Miraculously, it was not too late for Kevin. Although his recovery from devastating physical injuries resulting from the jump has been long and rough, today he is a vigorous man in his mid-30s who is dedicated to "staying mentally well." A tireless crusader for mental health, he has shared his remarkable story with audiences around the world.
I was floored by Kevin's candor and commitment to living. His words elicited a tremendous ovation, and a number of my tablemates shed tears as they applauded. I found myself thinking of my family's response to a suicide in our ranks: stony silence. And the mental illness of two of my cousins (they haven't been heard from in years) was never acknowledged. Stigma, born of fear and ignorance, is powerful indeed.
Over the past seven decades, Fountain House has led the charge in challenging the stigma that surrounds mental illness. The members and staff of this pioneering organization operate successful employment, education, wellness, and housing programs and work as partners to perform all the functions that keep the community going.
Fountain House has inspired the creation of hundreds of similar programs in 34 countries that serve more than 100,000 people annually.
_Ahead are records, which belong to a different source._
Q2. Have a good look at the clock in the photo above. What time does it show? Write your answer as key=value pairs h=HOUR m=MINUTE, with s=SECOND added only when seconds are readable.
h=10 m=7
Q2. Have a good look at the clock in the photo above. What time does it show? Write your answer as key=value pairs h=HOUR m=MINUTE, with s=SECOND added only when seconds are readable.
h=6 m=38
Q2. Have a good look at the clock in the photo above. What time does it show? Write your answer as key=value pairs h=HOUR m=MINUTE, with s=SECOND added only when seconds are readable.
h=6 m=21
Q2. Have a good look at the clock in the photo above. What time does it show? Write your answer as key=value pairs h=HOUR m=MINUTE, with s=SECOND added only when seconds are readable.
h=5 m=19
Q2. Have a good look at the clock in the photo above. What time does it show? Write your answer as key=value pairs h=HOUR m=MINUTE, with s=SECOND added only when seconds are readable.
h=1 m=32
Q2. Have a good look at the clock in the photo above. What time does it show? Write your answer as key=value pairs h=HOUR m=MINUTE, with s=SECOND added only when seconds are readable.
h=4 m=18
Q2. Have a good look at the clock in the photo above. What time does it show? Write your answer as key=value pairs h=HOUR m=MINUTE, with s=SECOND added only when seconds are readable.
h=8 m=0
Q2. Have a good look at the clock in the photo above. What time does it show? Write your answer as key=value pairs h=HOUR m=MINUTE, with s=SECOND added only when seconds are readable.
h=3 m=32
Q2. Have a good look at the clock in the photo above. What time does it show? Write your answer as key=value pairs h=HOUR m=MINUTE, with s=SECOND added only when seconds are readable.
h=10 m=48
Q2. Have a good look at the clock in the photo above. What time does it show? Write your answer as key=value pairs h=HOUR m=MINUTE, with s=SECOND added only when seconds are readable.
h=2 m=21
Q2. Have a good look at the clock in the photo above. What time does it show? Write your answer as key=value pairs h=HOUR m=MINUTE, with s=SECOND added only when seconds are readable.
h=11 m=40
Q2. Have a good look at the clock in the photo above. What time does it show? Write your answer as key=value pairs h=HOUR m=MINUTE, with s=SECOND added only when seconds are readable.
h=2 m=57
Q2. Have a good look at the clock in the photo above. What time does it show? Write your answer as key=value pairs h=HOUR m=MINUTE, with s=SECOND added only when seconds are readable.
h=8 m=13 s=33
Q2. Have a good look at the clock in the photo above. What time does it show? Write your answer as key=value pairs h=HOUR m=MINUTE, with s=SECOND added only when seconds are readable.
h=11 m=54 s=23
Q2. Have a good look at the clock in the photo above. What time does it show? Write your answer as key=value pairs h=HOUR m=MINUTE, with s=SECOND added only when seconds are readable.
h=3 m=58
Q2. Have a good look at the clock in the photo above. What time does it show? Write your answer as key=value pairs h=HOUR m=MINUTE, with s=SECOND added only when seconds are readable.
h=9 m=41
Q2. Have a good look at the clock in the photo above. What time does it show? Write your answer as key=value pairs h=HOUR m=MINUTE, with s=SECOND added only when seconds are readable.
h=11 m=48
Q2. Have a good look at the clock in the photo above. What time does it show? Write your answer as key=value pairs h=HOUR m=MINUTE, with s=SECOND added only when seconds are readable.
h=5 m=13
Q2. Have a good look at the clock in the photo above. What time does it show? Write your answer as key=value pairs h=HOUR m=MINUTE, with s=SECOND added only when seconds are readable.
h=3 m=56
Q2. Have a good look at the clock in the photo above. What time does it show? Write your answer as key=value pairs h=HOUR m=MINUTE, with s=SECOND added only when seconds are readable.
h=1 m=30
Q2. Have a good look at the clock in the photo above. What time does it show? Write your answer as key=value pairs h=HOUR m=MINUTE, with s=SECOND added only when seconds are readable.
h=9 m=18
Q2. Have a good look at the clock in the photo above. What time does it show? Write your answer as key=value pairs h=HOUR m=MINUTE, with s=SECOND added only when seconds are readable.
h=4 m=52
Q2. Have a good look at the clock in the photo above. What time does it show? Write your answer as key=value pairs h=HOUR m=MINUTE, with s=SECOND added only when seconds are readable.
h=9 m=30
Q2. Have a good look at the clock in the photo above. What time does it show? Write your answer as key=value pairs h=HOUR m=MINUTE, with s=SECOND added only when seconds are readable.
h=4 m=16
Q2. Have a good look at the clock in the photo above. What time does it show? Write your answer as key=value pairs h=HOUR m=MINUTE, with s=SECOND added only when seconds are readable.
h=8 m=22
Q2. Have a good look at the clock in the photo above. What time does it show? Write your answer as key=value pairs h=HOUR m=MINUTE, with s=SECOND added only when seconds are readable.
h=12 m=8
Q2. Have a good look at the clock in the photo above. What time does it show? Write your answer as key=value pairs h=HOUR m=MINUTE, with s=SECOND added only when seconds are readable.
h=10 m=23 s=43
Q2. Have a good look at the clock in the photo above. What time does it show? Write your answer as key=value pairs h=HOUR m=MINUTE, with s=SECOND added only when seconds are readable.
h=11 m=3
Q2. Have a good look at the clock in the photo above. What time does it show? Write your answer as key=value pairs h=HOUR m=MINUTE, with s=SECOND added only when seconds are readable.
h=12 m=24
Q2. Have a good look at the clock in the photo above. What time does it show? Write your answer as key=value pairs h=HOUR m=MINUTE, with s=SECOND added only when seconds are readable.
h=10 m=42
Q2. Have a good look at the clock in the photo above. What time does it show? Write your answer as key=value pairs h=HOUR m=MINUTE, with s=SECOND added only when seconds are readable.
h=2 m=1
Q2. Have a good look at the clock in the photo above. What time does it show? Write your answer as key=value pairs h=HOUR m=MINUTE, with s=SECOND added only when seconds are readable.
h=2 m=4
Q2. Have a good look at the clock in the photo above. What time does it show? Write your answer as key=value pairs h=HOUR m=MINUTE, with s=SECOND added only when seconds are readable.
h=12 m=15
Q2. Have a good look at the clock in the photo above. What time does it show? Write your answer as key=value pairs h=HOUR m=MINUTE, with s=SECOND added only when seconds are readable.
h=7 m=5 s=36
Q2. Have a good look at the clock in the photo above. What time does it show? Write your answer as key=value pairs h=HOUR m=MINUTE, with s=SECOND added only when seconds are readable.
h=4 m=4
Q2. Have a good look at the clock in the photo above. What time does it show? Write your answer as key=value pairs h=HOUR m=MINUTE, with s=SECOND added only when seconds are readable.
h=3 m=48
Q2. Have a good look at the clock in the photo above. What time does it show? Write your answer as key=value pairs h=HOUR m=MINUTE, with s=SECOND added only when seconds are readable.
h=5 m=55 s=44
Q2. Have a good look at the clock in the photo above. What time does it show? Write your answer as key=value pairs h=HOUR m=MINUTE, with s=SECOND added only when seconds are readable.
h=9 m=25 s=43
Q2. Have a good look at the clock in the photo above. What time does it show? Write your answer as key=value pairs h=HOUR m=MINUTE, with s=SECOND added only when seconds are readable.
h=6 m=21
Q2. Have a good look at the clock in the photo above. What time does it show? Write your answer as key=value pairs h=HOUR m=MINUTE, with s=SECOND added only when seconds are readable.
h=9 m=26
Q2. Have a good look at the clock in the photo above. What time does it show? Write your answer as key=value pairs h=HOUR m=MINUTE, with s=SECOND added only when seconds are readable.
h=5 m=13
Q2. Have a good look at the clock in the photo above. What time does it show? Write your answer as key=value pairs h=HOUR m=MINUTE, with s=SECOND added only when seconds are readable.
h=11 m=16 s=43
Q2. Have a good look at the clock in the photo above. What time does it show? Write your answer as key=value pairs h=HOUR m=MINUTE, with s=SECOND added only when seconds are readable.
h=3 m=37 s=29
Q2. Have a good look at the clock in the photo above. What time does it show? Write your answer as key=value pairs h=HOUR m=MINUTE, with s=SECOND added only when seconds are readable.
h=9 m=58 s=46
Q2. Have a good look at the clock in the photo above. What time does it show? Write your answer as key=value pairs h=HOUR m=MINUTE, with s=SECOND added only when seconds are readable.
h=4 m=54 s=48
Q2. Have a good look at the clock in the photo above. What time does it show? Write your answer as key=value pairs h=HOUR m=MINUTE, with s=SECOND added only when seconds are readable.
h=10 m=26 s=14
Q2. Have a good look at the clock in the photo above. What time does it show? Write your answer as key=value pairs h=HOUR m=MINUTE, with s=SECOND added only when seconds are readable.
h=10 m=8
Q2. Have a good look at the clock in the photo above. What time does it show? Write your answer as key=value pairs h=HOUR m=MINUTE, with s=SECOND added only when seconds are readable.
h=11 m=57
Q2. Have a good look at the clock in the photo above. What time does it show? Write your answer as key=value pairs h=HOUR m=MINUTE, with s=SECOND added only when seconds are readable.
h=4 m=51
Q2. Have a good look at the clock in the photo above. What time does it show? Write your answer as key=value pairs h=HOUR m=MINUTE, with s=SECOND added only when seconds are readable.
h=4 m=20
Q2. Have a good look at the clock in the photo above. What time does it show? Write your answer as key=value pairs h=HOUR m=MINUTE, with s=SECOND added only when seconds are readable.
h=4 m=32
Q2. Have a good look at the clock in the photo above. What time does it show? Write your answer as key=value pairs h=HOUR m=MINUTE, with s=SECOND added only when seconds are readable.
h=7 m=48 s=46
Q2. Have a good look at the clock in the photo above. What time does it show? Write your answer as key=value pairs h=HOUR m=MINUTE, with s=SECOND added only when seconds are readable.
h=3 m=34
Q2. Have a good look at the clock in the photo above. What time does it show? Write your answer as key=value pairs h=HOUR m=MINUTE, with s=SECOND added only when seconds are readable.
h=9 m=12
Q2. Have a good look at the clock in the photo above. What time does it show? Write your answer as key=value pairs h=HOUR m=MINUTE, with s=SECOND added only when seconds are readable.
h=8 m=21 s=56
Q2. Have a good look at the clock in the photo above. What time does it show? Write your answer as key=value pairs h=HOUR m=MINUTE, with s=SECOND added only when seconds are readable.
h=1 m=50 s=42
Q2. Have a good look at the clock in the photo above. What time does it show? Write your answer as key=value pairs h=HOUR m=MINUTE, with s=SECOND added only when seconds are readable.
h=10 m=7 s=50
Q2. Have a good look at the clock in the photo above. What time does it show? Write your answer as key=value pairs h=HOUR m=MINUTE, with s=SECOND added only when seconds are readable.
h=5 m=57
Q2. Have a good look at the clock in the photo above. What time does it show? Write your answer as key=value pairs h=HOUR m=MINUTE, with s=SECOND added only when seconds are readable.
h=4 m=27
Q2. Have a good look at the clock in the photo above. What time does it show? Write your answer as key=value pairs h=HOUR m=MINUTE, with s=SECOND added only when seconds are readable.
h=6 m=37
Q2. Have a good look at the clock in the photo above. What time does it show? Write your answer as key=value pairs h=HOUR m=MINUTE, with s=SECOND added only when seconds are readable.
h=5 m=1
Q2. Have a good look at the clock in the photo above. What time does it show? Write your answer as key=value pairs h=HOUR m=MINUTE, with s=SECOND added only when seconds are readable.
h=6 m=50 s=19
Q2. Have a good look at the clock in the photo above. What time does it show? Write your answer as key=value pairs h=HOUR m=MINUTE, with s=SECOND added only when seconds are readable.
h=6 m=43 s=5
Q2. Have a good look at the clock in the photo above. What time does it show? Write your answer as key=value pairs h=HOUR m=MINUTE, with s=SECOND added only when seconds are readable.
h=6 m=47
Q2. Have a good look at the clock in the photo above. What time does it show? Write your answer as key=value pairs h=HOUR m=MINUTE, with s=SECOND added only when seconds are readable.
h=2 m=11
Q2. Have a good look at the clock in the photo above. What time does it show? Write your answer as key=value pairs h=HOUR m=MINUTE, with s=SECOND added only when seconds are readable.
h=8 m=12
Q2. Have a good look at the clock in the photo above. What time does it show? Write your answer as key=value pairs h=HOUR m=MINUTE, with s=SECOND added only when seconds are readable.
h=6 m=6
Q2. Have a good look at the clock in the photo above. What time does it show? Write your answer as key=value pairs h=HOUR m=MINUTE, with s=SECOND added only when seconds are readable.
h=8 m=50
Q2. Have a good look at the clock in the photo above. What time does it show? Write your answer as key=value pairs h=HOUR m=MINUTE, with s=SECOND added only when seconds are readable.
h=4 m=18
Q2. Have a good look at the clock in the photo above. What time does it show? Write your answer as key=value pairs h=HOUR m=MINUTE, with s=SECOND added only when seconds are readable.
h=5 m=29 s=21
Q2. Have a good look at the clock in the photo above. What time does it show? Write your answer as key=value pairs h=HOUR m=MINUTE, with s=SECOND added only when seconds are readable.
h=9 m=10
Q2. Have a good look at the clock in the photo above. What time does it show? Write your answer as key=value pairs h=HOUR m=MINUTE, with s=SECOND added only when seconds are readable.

In addition to operating evidence-based community mental health programs in New York City, Fountain House advocates for people living with serious mental illness all over the world.
Sheila Nevins, President of HBO Documentary Films, was the recipient of the Fountain House Humanitarian Award. The Award was presented by Sheila's dear friend - comedian, actress, and philanthropist Rosie O'Donnell. Sheila has received more Primetime Emmy Awards than anyone in history. She is the executive producer of the Academy Award-winning documentary Crisis Hotline: Veterans Press 1, Boy Interrupted, and the upcoming Every Brilliant Thing, all of which incisively illuminate the complex topic of suicide.
I chatted with Sheila about how moved I was by her documentary Boy Interrupted about the suicide of a teenage boy from New York. I cannot imagine losing my own son. In the film, the boy grew up in a family touched by mental illness and young suicide and all too soon takes his own life. I complimented Sheila on her great insight and sensitivity, as well as her willingness to take artistic risk.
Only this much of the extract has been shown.